ND football has always meant more than just football to me. It is a symbol of a people and a way of life. That probably comes from my father and a story he never ceased telling. My grandparents were Italian immigrants who came to this country in 1917. Their small neighborhood was comprised of the first Catholics and Italians to move into their town outside of Philadelphia. They were met with intense resistance from the natives. My father and his brothers would often wind up in fights at school and my father's earliest memories were of a cross being burned on the front lawn of his house, of his mother having the children kneeling saying the rosary as it happened while his father sat by the door with his shotgun. This was 1934. My father and his brothers would often ask each other, why do these people hate us so much. They were anxious to prove that they could be as good an American as anyone else.

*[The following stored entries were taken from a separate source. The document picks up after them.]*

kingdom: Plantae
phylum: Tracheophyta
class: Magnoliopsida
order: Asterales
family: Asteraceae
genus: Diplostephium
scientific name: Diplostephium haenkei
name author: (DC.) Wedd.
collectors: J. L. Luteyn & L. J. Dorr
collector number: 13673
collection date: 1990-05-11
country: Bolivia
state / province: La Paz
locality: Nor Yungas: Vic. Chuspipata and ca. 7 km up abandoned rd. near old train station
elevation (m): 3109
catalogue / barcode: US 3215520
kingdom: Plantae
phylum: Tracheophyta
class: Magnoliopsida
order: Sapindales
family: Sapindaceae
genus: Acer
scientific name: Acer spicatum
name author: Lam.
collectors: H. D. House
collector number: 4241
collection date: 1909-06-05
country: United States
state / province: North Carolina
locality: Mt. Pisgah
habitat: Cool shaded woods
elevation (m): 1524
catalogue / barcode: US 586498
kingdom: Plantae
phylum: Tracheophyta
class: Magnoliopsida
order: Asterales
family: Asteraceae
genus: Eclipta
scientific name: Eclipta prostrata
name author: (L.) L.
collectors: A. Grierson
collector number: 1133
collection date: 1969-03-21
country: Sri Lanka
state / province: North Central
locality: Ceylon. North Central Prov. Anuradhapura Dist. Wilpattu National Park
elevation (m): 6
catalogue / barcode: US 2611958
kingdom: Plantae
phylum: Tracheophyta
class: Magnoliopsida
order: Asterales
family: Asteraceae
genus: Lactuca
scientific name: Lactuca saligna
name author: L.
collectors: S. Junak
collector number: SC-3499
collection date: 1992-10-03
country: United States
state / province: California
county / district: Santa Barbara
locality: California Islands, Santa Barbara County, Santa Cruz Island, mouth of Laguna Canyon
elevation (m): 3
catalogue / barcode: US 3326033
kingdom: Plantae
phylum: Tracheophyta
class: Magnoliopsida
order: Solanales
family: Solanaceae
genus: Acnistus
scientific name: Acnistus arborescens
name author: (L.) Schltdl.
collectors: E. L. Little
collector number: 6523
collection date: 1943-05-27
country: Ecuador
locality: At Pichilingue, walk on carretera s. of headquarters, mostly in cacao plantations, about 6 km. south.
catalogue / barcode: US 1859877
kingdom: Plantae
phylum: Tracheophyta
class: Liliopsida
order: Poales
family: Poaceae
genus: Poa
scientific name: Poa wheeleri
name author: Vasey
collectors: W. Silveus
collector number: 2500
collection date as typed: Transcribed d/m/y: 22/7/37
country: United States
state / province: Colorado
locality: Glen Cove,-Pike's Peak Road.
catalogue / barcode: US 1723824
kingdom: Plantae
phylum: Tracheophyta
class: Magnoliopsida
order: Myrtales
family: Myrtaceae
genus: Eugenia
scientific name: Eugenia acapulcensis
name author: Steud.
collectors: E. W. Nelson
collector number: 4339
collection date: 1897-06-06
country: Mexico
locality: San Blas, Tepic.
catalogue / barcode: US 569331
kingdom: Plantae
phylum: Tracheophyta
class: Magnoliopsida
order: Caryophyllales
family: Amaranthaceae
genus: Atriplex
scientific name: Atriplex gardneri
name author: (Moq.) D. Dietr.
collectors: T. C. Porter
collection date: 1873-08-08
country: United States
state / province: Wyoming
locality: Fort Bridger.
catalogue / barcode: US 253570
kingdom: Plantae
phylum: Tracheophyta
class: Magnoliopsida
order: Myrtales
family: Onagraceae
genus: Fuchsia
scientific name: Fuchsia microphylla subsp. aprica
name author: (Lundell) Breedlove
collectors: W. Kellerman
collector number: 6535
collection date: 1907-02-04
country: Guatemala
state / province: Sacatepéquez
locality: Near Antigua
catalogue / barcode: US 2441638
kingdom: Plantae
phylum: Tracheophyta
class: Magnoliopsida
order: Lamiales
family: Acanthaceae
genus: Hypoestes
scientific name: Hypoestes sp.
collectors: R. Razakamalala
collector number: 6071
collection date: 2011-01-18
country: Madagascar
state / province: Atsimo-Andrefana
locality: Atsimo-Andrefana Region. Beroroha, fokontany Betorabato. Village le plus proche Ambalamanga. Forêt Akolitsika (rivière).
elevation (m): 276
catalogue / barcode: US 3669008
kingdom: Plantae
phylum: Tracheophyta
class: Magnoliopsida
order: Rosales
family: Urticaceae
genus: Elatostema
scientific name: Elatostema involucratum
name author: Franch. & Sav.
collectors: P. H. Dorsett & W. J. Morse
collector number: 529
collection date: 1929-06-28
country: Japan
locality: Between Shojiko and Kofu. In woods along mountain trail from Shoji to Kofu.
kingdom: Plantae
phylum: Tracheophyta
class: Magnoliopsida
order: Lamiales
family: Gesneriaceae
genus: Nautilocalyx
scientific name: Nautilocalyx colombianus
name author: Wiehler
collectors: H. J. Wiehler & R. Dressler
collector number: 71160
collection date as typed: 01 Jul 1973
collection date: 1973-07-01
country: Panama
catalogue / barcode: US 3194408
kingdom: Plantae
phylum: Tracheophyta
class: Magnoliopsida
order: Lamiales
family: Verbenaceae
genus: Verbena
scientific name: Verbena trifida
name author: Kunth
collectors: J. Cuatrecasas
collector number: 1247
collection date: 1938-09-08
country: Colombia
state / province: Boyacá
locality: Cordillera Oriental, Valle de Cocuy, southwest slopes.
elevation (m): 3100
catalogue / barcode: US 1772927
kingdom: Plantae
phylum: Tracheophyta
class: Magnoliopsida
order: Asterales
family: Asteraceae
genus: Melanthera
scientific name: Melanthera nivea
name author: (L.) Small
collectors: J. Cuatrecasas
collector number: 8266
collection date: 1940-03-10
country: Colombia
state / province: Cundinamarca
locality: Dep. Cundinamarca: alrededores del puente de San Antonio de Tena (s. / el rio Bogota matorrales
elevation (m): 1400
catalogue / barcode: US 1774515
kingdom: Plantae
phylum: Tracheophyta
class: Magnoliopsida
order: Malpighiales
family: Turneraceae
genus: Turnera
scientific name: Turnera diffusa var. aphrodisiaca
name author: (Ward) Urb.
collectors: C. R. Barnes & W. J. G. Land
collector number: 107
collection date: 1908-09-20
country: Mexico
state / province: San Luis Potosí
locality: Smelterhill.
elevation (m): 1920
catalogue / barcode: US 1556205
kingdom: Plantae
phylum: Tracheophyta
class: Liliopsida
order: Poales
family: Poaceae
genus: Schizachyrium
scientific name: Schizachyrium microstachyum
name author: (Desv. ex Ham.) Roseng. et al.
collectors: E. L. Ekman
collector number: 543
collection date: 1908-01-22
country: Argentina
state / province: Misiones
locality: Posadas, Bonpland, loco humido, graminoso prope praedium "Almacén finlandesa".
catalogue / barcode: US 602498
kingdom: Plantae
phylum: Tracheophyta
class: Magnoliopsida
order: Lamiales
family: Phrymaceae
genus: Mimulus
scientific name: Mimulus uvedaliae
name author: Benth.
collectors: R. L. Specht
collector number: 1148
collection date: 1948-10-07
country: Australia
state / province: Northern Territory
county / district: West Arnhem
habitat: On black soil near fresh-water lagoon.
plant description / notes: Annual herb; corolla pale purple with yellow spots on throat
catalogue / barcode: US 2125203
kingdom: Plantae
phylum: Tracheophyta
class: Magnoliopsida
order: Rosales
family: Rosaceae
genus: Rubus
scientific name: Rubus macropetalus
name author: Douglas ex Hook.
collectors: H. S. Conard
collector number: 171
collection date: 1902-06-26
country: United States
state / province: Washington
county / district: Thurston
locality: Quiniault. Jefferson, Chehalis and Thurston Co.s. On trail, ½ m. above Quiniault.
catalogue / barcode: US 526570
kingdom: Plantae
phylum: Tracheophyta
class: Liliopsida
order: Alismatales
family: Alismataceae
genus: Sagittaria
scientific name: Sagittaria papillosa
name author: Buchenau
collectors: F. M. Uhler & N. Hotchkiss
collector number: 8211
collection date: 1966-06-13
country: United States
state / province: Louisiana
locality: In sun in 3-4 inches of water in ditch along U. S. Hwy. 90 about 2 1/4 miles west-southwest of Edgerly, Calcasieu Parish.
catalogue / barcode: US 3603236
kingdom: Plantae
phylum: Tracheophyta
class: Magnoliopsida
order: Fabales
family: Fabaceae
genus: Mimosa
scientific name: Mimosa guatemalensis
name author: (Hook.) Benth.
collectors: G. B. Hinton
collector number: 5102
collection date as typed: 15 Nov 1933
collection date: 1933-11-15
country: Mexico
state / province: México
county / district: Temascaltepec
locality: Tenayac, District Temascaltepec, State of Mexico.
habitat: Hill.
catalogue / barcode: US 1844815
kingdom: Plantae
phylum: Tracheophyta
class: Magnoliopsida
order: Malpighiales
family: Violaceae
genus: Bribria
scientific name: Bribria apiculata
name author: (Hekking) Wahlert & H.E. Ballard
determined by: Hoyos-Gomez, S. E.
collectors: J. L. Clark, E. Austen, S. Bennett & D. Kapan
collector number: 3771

At around this same time, my father's brother told him "There is this little school in Indiana that plays football -- and its a Catholic school -- and they beat everybody all the time." He saw in Notre Dame, an underdog that validated his experience as an American and showed that his people could stand on equal footing in something in this country. Until his dying day my father, a working class man who just finished high school, followed ND football religiously and felt an incredible closeness to the school and especially to the football team -- what is stood for, the way it did things, and its ultimate success on its own terms. The proudest day of his life was when I went off to Notre Dame. I can never separate Notre Dame football from thougths of my father and the literally millions of people like him and how Notre Dame football was and is a cultural symbol of their values, their strength and their hopes for success combined with loyalty to their faith and their families. These are the people who and Notre Dame football is the institution that made the University's success possible. Pillars, indeed.